La edad no es un límite. Y que nadie te diga lo contrario.
Quizá ya no pueda ser concertista de piano o ya no me me luzca como la primera bailarina del Ballet. Quizá ya no publique una novela de misterio que sea Best seller mundial o… quizá sí. ¿Por qué no?
Con el llamado de este Post finalizo mi ciclo de «frases cliché» y para doble cliché lo hago el día de mi cumpleaños. Porque realmente estoy convencida de que la edad NO es un límite.
Hoy cumplo 44 vueltas al Sol y hay varios sueños de juventud que no se han cumplido. Aunque la verdad es que ya no los veo como mis sueños. No para esta vida, al menos. Pero si quisiera cumplirlos, podría? Pienso que sí. Probablemente algunos aspectos requerirían ciertas adaptaciones, pero de eso se trata la vida. O no?

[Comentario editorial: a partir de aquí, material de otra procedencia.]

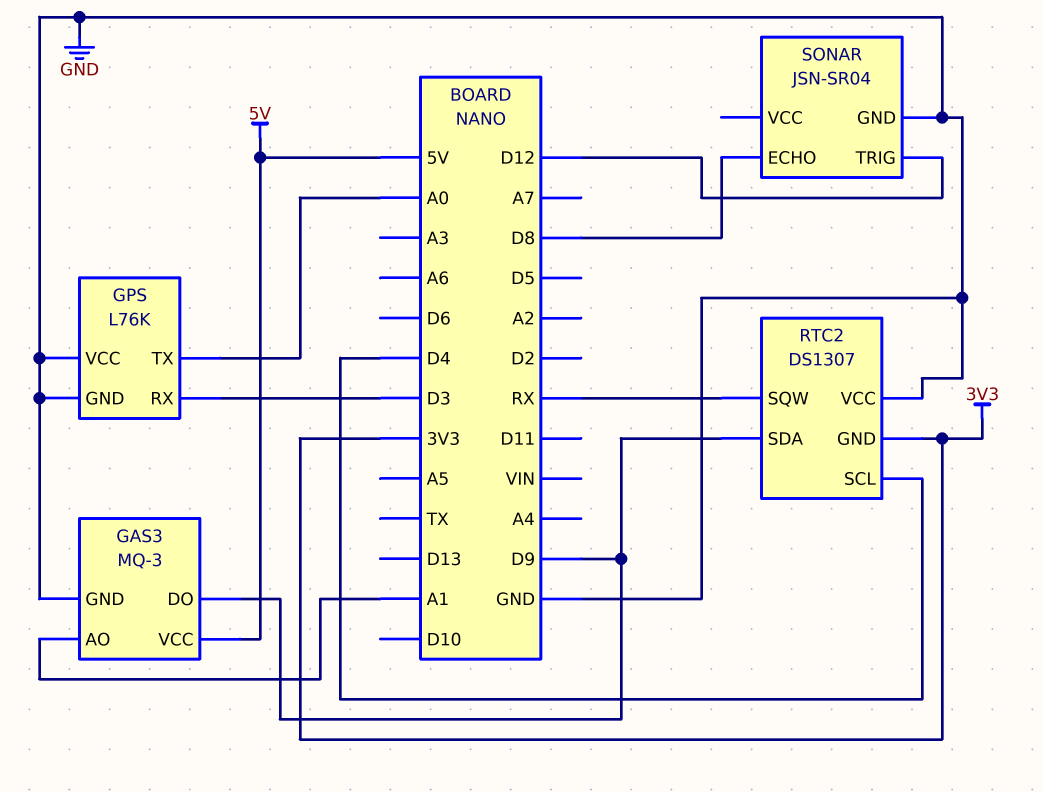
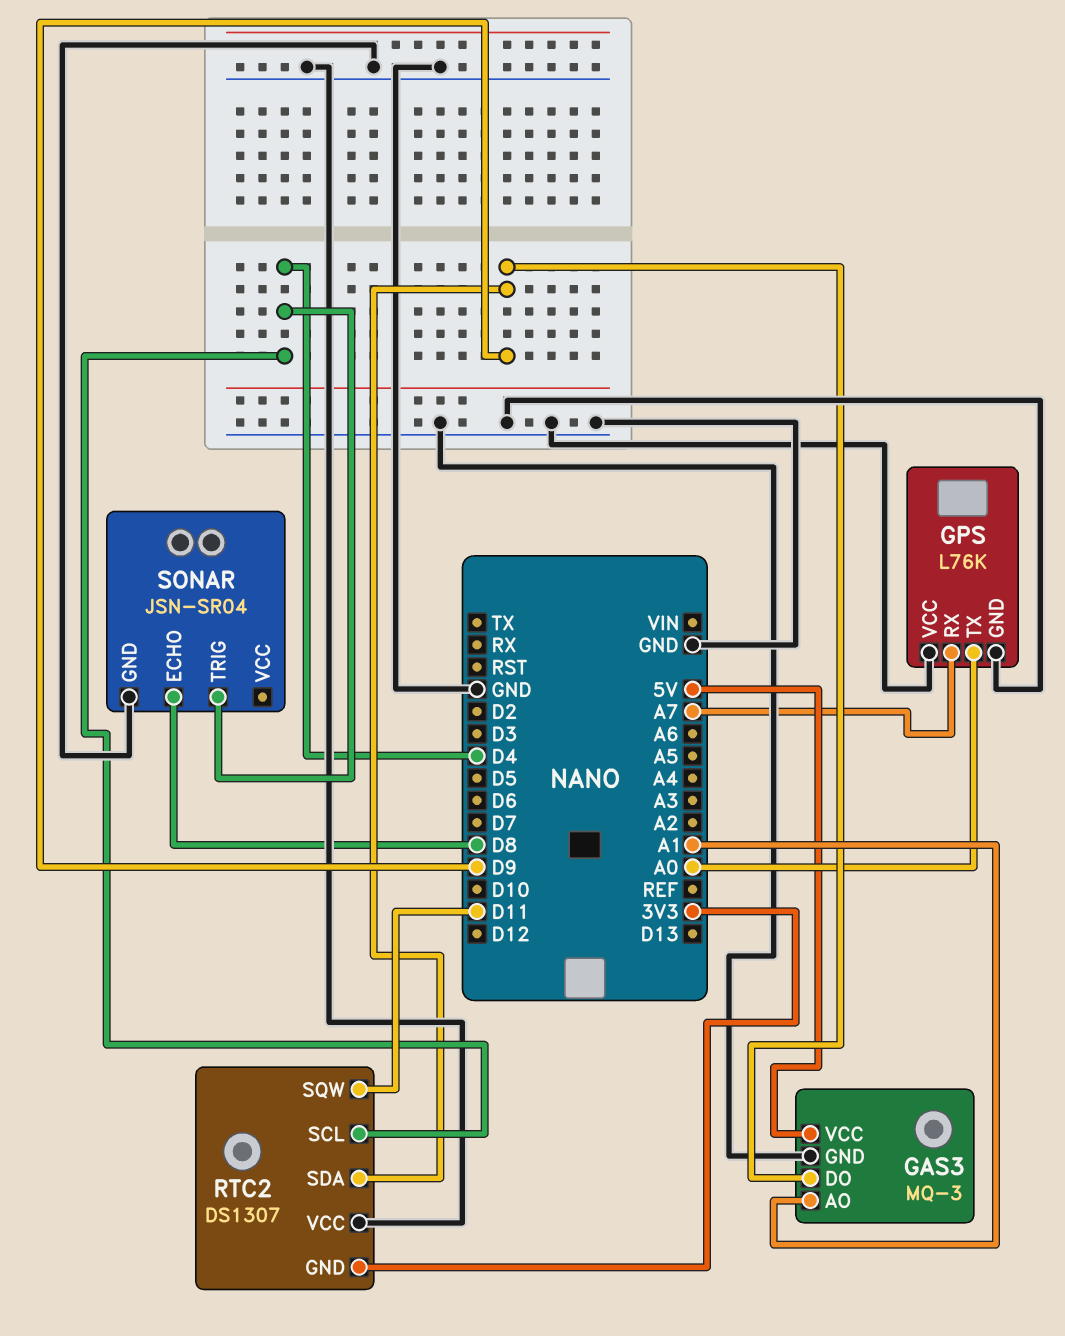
GPS pin RX: D3 -> A7
RTC2 pin SQW: RX -> D11
SONAR pin TRIG: D12 -> D4

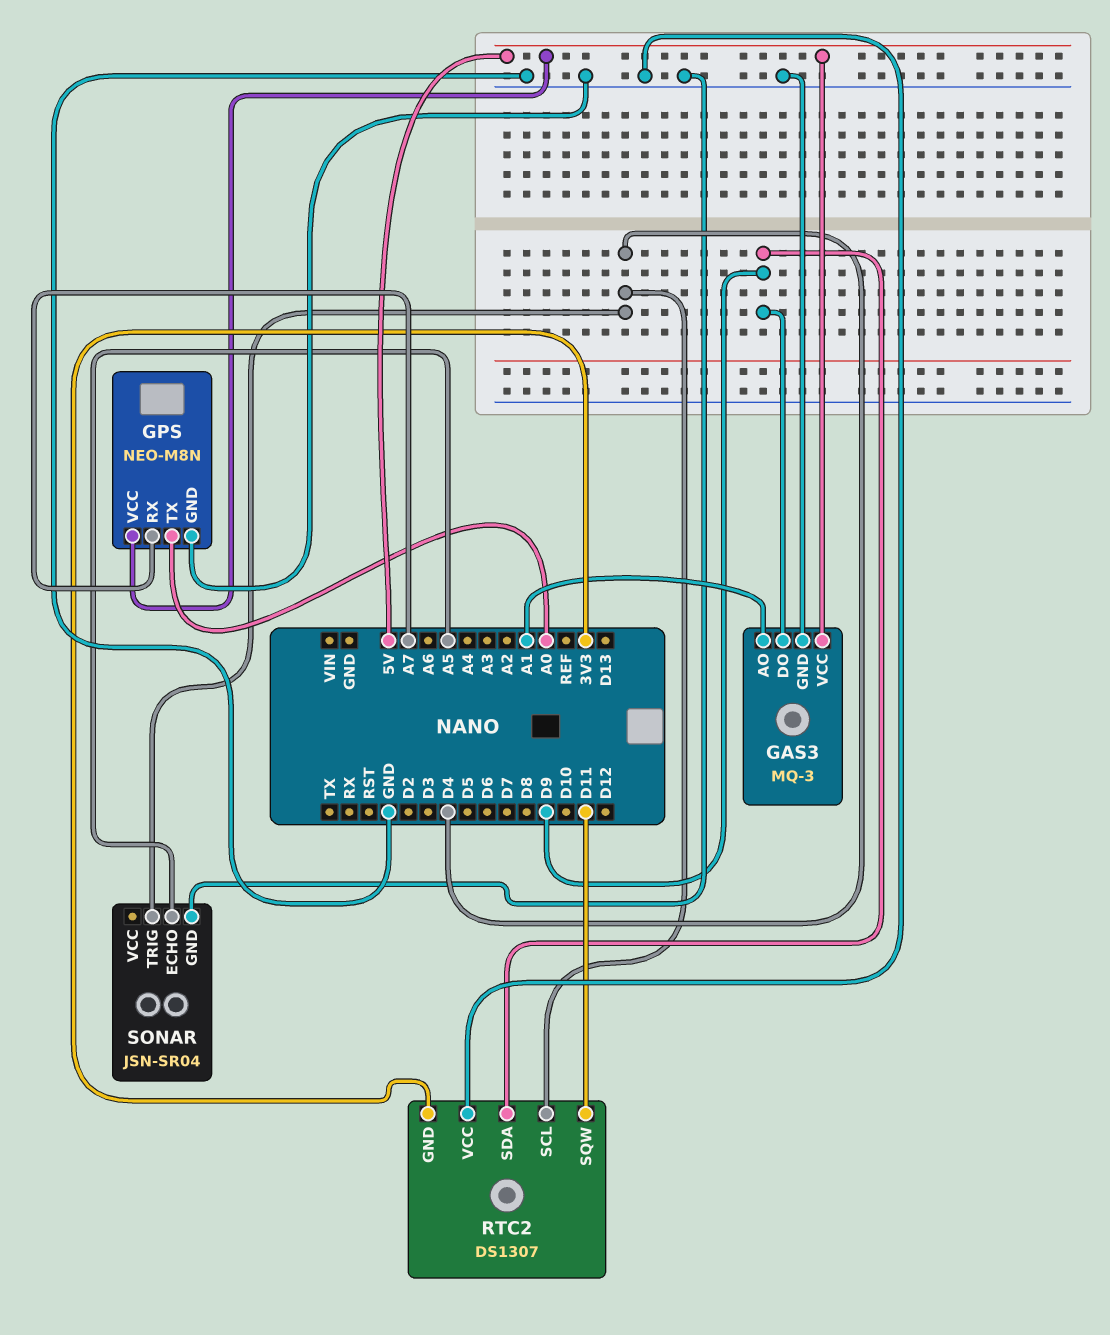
GPS: L76K -> NEO-M8N
GPS pin VCC: GND -> 5V
SONAR pin ECHO: D8 -> A5

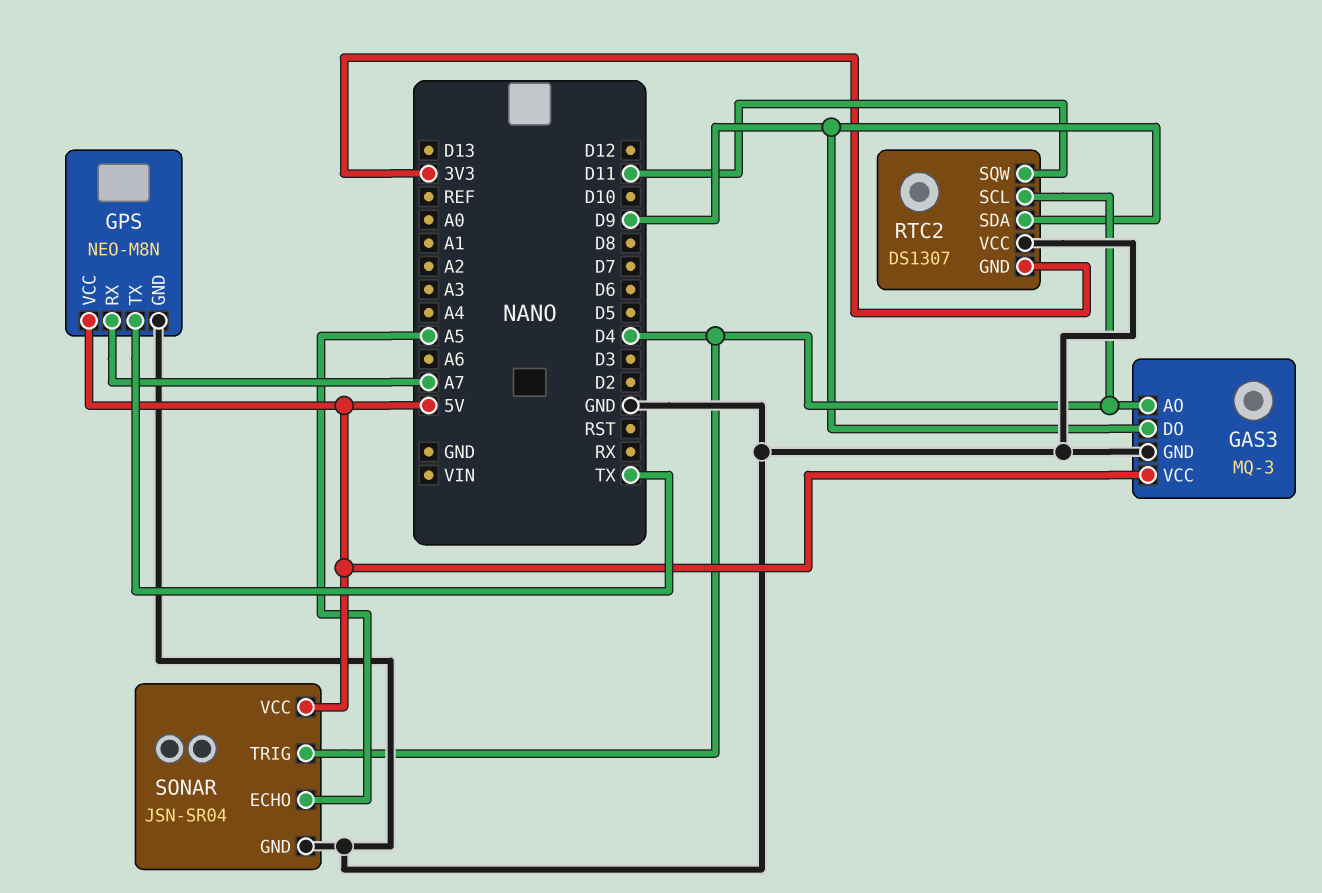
GAS3 pin AO: A1 -> D4
GPS pin TX: A0 -> TX
SONAR pin VCC: none -> 5V

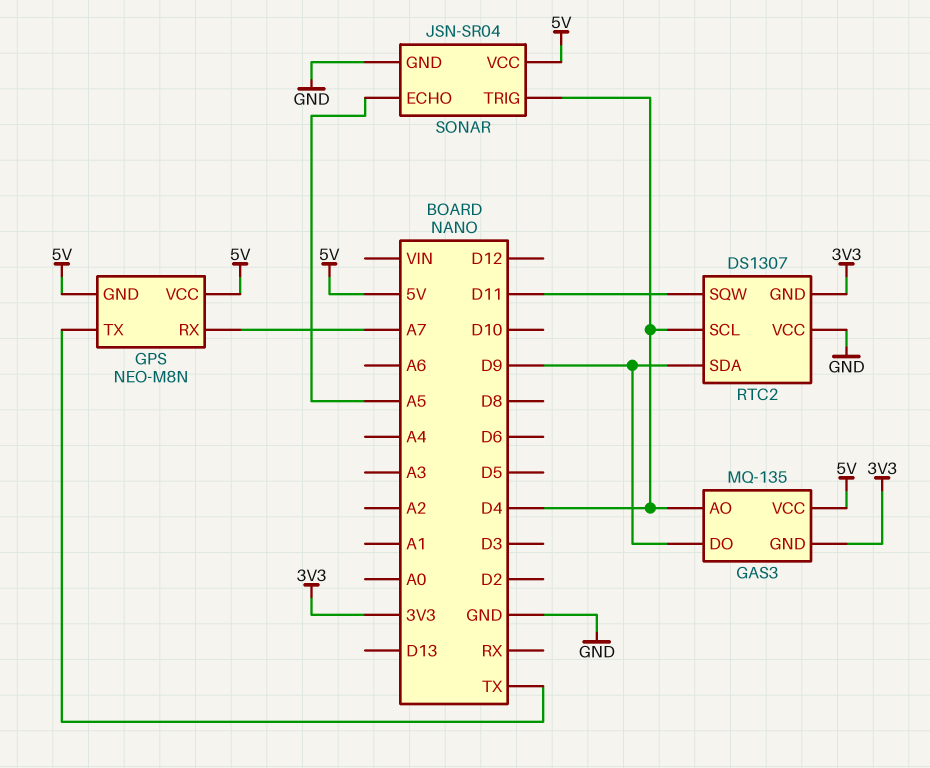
GAS3: MQ-3 -> MQ-135
GAS3 pin GND: GND -> 3V3
GPS pin GND: GND -> 5V

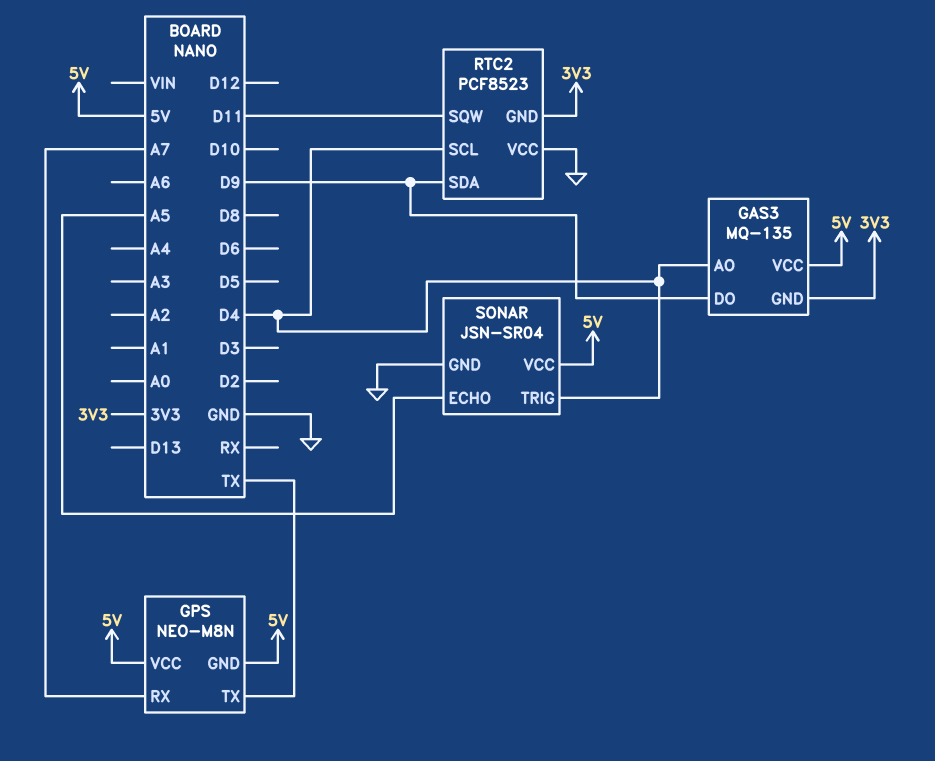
RTC2: DS1307 -> PCF8523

Lo peor que podemos hacer es mantenernos apegados a un anhelo en forma rígida porque la vida se encargará de obligarnos a flexibilizar.
Los sueños que tengo hoy distan bastante de los que tenía hace 20 años. Casi es como si fuera una persona diferente. Y probablemente lo soy. Estoy llena de límites, pero sé que están en mi mente. Y con el paso de los años siento que aprendo cada vez más a liberarme de ellos. Los llevo a la conciencia y ahí a veces se desvanecen a la luz del sol o se resisten y retuercen. Me siguen limitando, pero con menos fuerza que antes.
Si tienes un sueño, un deseo, un anhelo, busca cumplirlo. Aunque requiera que hagas cambios en tu idea original. Haz oídos sordos a quien diga que es demasiado tarde. Sobre todo si es tu voz interior la que te habla de esa manera.
¿Lo crees? Lo creas, pero no sin esfuerzo, foco y perseverancia. No se trata de un regalo que cae del cielo listo para abrir y disfrutar. Es una semilla que necesita toda tu atención y trabajo amoroso y constante para florecer. Puedes hacer y ser lo que te propongas.